No doubt, AiG knew how to create an appealing experience, choosing a designer of amusement parks who created the Jaws and King Kong exhibits at Florida's Universal Studios. In a special-effects theater, the seats shake and visitors are sprinkled with water. There's a lush Garden of Eden, a partial re-creation of Noah's Ark, a slice of the Grand Canyon, lots of videos on plasma TVs, and a planetarium for exploring the universe. At Noah's Cafe, kids can saddle up on a triceratops.
Yet the main mission isn't entertainment; it's presenting a particular "biblical worldview" in which Genesis stands as literal history and true science.
"Genesis gives an account of the history of all basic entities ... from the One who knows everything," Ham says. "If you don't know everything, there could always be evidence that will lead to wrong conclusions."
And wrong conclusions is what AiG claims is behind evolution. Dividing science into "observational science" and "historical science," its theme is that the latter is simply interpretation based on one's presuppositions. In one exhibit, for instance, two paleontologists (a creationist and an evolutionist) are digging up a dinosaur skeleton, but they have two different interpretations – one from a perspective of thousands of years and the other, millions of years.
"Fossils don't have labels," Ham says. "You have different interpretations because you have different starting points – one starts with God's Word, one with human reason."
Dismissing the observational/historical dichotomy, Dr. Scott says "it's nonsense ... Nobody really thinks astronomy, geology, and evolutionary biology ... go about testing their explanations in a way substantially different from other sciences."

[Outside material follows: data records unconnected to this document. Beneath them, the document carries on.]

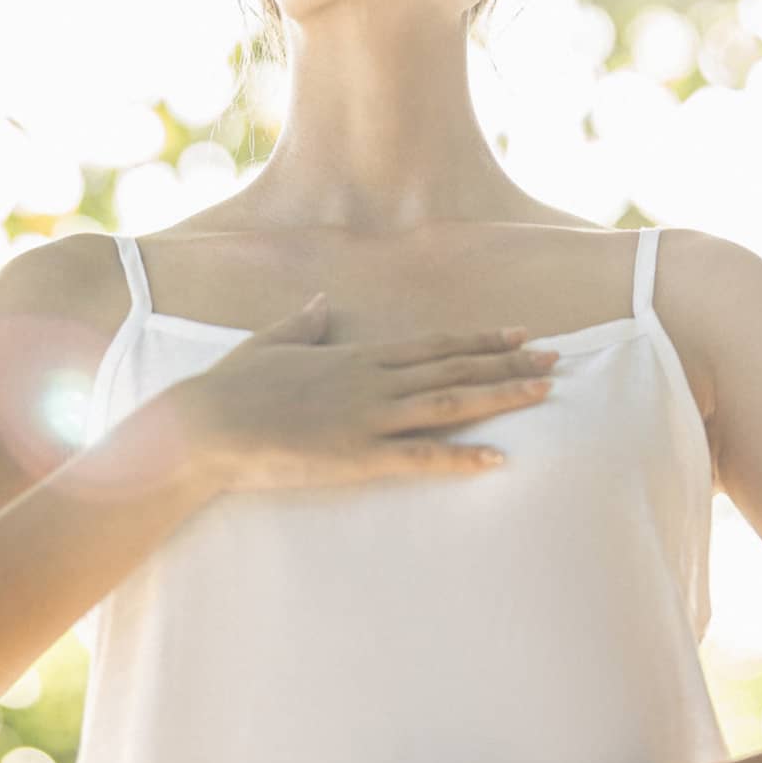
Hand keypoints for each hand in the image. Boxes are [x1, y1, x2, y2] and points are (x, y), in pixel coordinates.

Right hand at [169, 293, 558, 498]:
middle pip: (454, 368)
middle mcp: (371, 380)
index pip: (434, 344)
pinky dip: (462, 458)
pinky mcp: (356, 456)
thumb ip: (304, 324)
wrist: (204, 425)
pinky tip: (499, 458)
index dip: (480, 340)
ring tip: (544, 392)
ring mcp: (366, 417)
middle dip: (508, 363)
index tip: (518, 334)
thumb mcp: (271, 343)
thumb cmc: (232, 386)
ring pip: (450, 404)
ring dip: (501, 397)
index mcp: (356, 355)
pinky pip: (420, 458)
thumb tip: (322, 304)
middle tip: (556, 358)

Young-earth creationists believe the fossil record was entirely laid down during the "universal flood" of Noah's day. This view has taken hold just since 1961, when two fundamentalists, Henry Morris and John Whitcomb, wrote "The Genesis Flood" (though the idea of "flood geology" had originated earlier among Seventh-Day Adventists).
"The evidence for geological ages became so overwhelming in the early 19th century that even evangelical Christians embraced it and changed their understandings of Genesis to accommodate it," says Ron Numbers, a science historian at the University of Wisconsin. But after the 1961 book, fundamentalists began gravitating to that position, which in 1970 was renamed creation science.
"If you take away the hundreds of millions of years the paleontological record gives to evolutionists, you've knocked out the biggest bulk of evidence for evolution," Dr. Numbers says. "They're trying to fit the scientific evidence into that model and for a period tried to market it as scientific to get it into the public schools." The US Supreme Court said it has a religious basis and couldn't be taught in science classrooms.